For an irregularly shaped planar lamina of uniform density `(rho)` , bounded by graphs `y=f(x),y=g(x)` and `a<=x<=b` ,the mass (m) of this region is given by,

`m=rhoint_a^b[f(x)-g(x)]dx`

`m=rhoA` ,where A is the area of the region.

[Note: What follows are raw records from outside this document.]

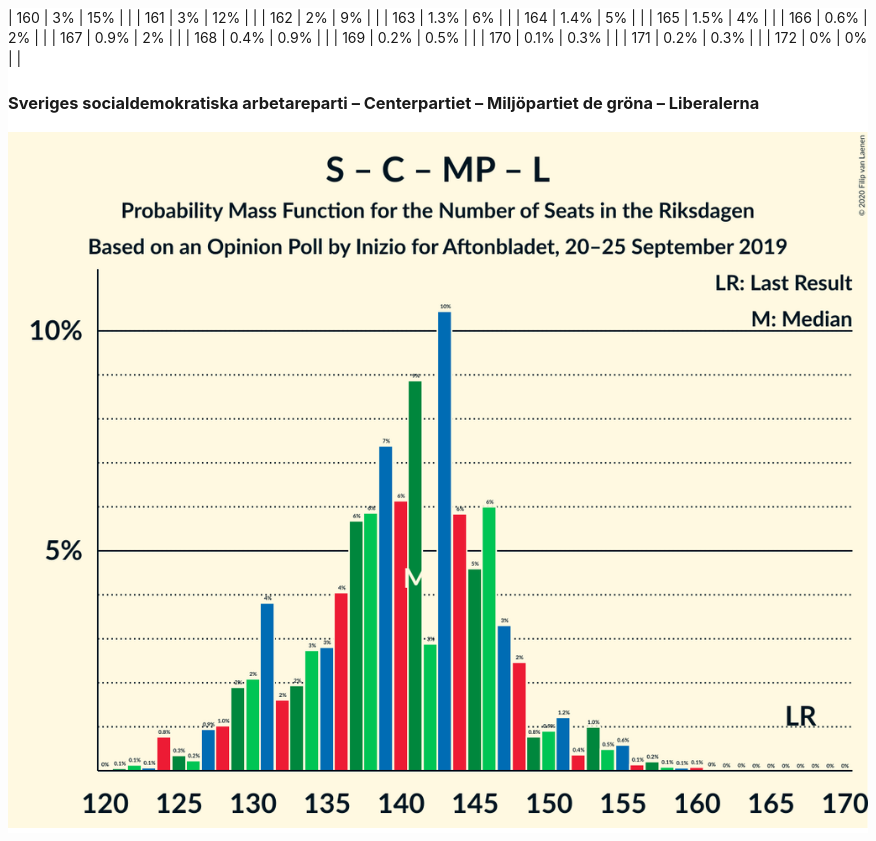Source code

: | 160 | 3% | 15% |  |
| 161 | 3% | 12% |  |
| 162 | 2% | 9% |  |
| 163 | 1.3% | 6% |  |
| 164 | 1.4% | 5% |  |
| 165 | 1.5% | 4% |  |
| 166 | 0.6% | 2% |  |
| 167 | 0.9% | 2% |  |
| 168 | 0.4% | 0.9% |  |
| 169 | 0.2% | 0.5% |  |
| 170 | 0.1% | 0.3% |  |
| 171 | 0.2% | 0.3% |  |
| 172 | 0% | 0% |  |

### Sveriges socialdemokratiska arbetareparti – Centerpartiet – Miljöpartiet de gröna – Liberalerna

![Graph with seats probability mass function not yet produced](2019-09-25-Inizio-coalitions-seats-pmf-s–c–mp–l.png "Seats Probability Mass Function")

The moments about the x and y-axes are given by the formula,

`M_x=rhoint_a^b1/2([f(x)]^2-[g(x)]^2)dx`

`M_y=rhoint_a^bx(f(x)-g(x))dx`

The coordinates of the center of mass `(barx,bary)` are given by,

`barx=M_y/m`

`bary=M_x/m`

We are given `y=1/2x,y=0,x=2`

The attached image shows the region bounded by the functions and the limits of integration,

Let's evaluate the area of the region,

`A=int_0^2x/2dx`

Evaluate the integral by applying power rule,

`A=[1/2(x^2/2)]_0^2`

`A=1/4[2^2-0^2]`

`A=1/4(4)`

`A=1`

Now let's evaluate the moments about the x and y-axes,

`M_x=rhoint_0^2 1/2(x/2)^2dx`

`M_x=rhoint_0^2 1/2(x^2/4)dx`

`M_x=rho/8int_0^2x^2dx`

Apply the power rule,

`M_x=rho/8[x^3/3]_0^2`

`M_x=rho/8[1/3(2)^3]`

`M_x=rho/8(8/3)`

`M_x=rho/3`

`M_y=rhoint_0^2x(x/2)dx`

`M_y=rho/2int_0^2x^2dx`

Apply power rule,

`M_y=rho/2[x^3/3]_0^2`

`M_y=rho/2[1/3(2)^3]`

`M_y=rho/2[8/3]`

`M_y=4/3rho`

Now let's find the coordinates of the center of mass,

`barx=M_y/m=M_y/(rhoA)`

`barx=(4/3rho)/(rho(1))`

`barx=4/3`

`bary=M_x/m=M_x/(rhoA)`

`bary=(rho/3)/(rho(1))`

`bary=1/3`

The coordinates of the center of mass are `(4/3,1/3)`